Filmmakers Find Ship That Vanished With Entire Crew In 1895 At The Bottom Of Lake Huron

 The vessel, which disappeared with 11 crew members during a snowstorm, has been identified nearly intact 280 feet below the surface, and covered in invasive quagga mussels.

A Routine Filming Trip Turns Into a Historic Discovery

Yvonne Drebert and Zach Melnick were not searching for a missing 19th-century ship when they set out onto Lake Huron one afternoon in June. The documentary filmmakers were investigating the ecological impact of invasive mussels, a longstanding focus of their work, when a tip from a U.S. Geological Survey contact shifted their attention to an unexplained sonar reading on the lakebed.

The “anomaly,” they were told, was likely just a pile of rocks.
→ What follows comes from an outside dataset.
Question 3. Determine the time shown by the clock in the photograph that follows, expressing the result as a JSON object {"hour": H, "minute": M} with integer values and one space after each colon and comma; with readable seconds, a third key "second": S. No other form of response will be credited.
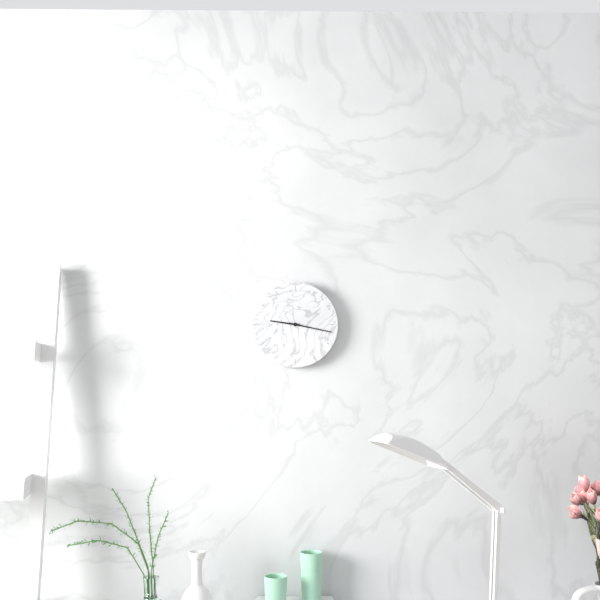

Still, they deployed a remotely operated vehicle equipped with an ultra–low-light, high-resolution camera to verify it.

“Surprise, surprise,” Melnick said, according to Canadian Geographic. “We have mussels.”
“Shocking,” Drebert replied.

As the ROV descended 280 feet, a large silhouette emerged from the darkness. What looked at first like a mass of quagga mussels soon revealed the fully formed shape of a ship resting upright on the lake floor.
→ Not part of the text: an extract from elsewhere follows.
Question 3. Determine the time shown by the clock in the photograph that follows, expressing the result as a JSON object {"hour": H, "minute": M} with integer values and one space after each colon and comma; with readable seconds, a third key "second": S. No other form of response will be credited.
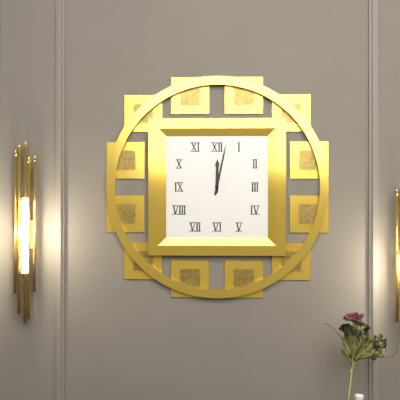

The vessel was nearly intact, preserved by cold, deep water but coated so heavily in mussels that its identifying features were obscured.

Identifying the Wreck Beneath the Mussels

Image from: Royal Museums Greenwich, Public domain, via Wikimedia Commons

Because quagga mussels have fused themselves to nearly every inch of the wooden hull, scraping them away was not an option; doing so would damage the structure and violate the Ontario Heritage Act. Drebert and Melnick therefore registered the site as an archaeological location and turned to dimensions, layout, and nearby debris for clues.
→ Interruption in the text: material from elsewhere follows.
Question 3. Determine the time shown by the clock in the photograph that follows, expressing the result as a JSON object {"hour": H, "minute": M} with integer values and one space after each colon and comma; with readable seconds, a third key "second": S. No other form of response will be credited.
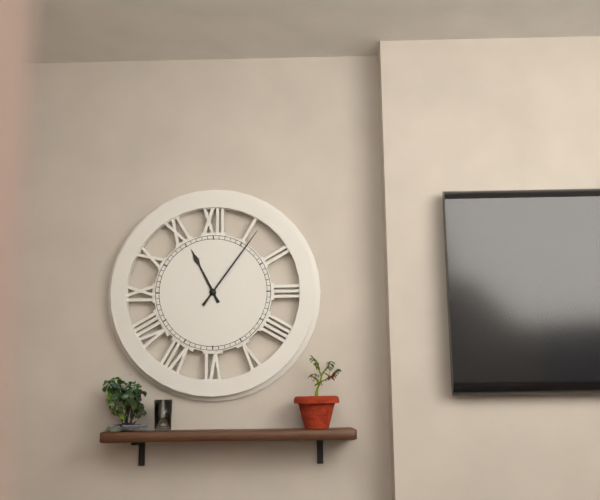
{"hour": 11, "minute": 6}
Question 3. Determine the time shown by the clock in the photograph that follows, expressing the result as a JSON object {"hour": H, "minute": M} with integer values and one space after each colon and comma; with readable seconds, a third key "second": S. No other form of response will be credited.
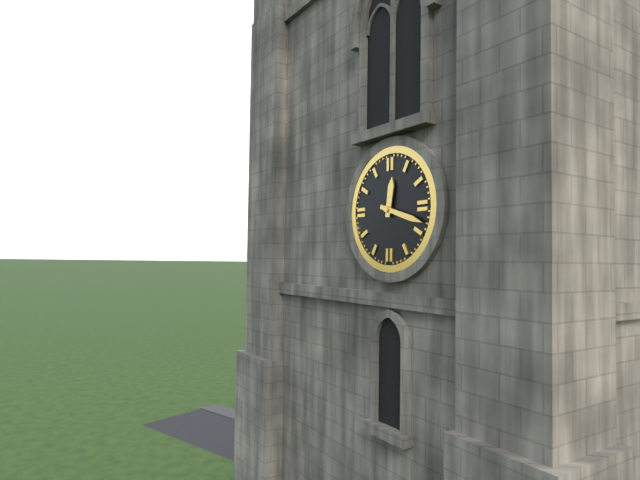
{"hour": 12, "minute": 18}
Working with a marine archaeologist and a local historian, they narrowed the possibilities to three missing ships. Coal fragments near the wreck ultimately provided the breakthrough. The vessel matched the profile of the Africa, a once-passenger ship later converted into a steam barge for Great Lakes cargo transport.

The Africa vanished in 1895 after becoming disconnected from the Severn, a smaller barge it had been towing through a snowstorm. The Severn eventually ran aground and its crew survived. The Africa never resurfaced.

A Ship Lost to a Harsh Era of Great Lakes Travel

The late 19th and early 20th centuries were perilous for sailors on the Great Lakes, where sudden storms and extreme winds regularly wrecked vessels. Marine historian Patrick Folkes told Canadian Geographic that at least 100 ships were lost or destroyed near the Saugeen Peninsula between 1848 and 1930, and roughly half remain undiscovered.

“Sometimes the only clue [that a ship had been lost] was when bodies or wreckage washed ashore,” Folkes said.

In the case of the Africa, five bodies were found in the years following the disappearance. The remaining crew members are believed to still be inside the wreck.

“It’s a human tragedy; those lives were lost,” Folkes added. “I always think of those poor sailors. They had pretty tough lives and ended up getting drowned in Lake Huron.”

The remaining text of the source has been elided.